### To-do item
Would you please output, word for word, the span of the listing below that opens on the line containing "[572,287,600,295] dann ->" and closes on the line containing "[572,1214,608,1223] q_wnn ->"? Include both ends and nothing more.

### Provided information
○ ○ ○ ○ ○ ○ ○

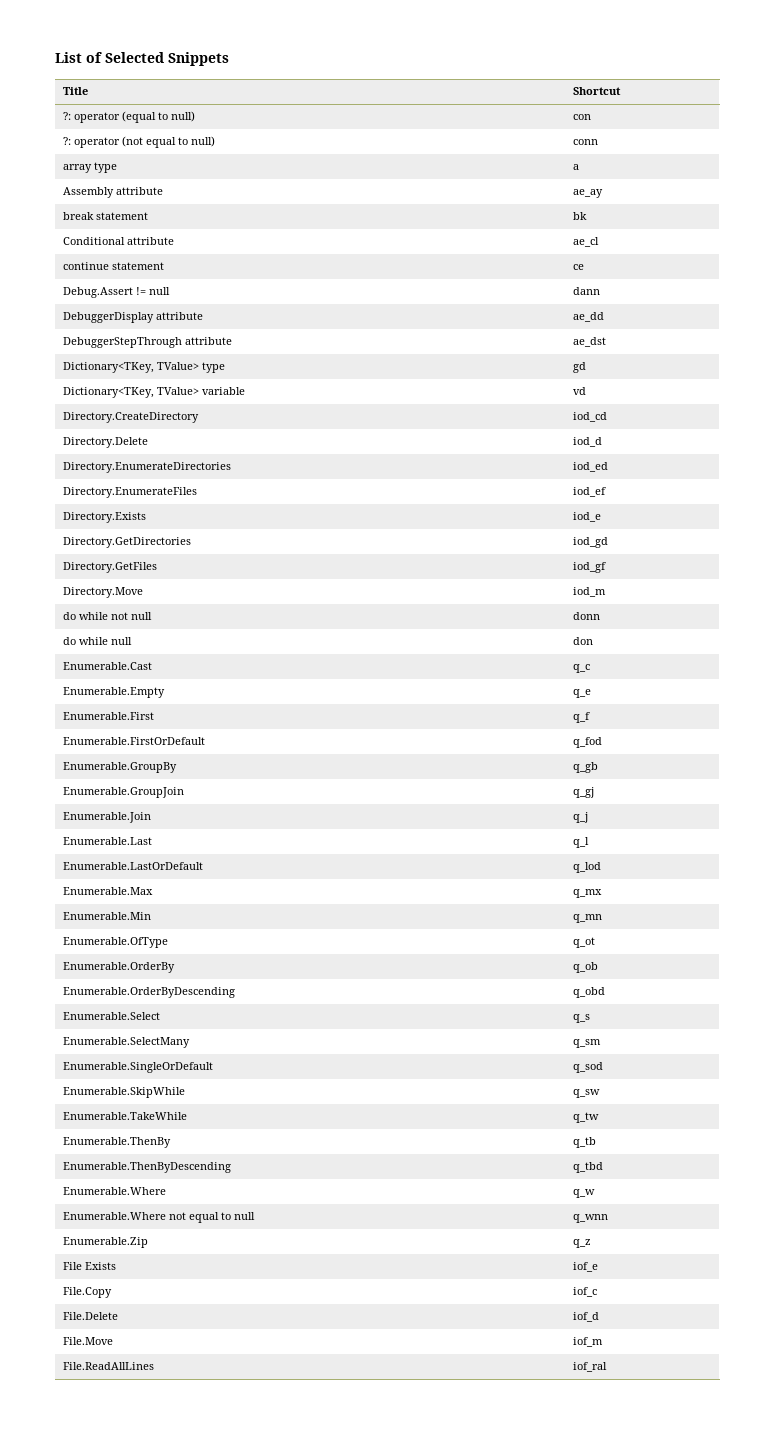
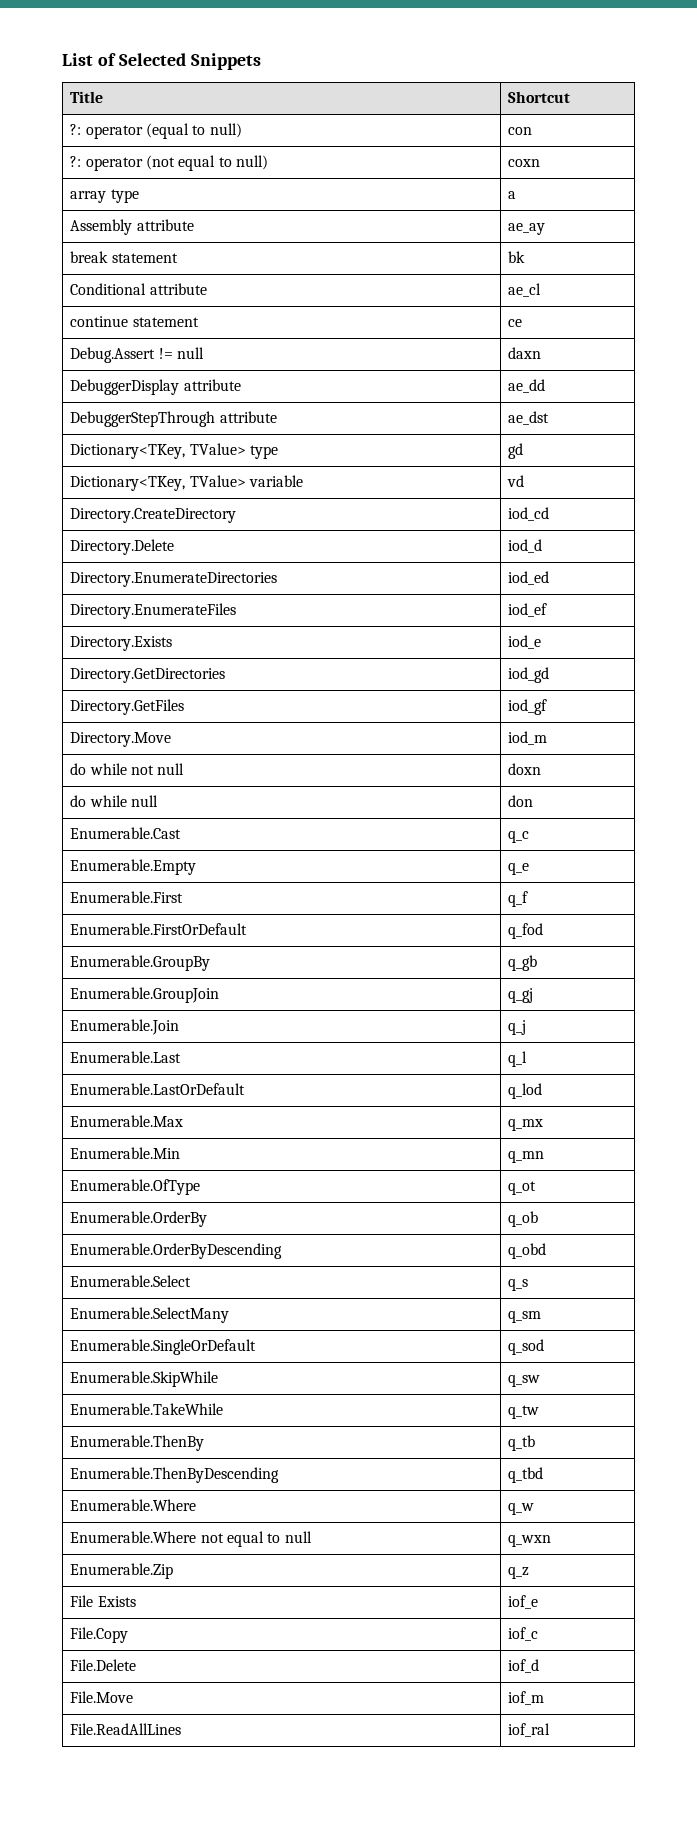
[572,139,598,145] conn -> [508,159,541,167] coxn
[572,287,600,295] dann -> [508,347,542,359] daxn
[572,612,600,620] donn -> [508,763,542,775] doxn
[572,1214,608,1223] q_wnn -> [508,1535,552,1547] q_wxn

○ ○ ○ ○ ○ ○ ○

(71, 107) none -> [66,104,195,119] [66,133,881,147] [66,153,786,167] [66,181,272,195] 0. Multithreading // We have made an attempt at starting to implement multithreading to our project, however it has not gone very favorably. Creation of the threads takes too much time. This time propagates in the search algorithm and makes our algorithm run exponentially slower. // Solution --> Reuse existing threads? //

○ ○ ○ ○ ○ ○ ○

### Result of this task
[572,287,600,295] dann -> [508,347,542,359] daxn
[572,612,600,620] donn -> [508,763,542,775] doxn
[572,1214,608,1223] q_wnn -> [508,1535,552,1547] q_wxn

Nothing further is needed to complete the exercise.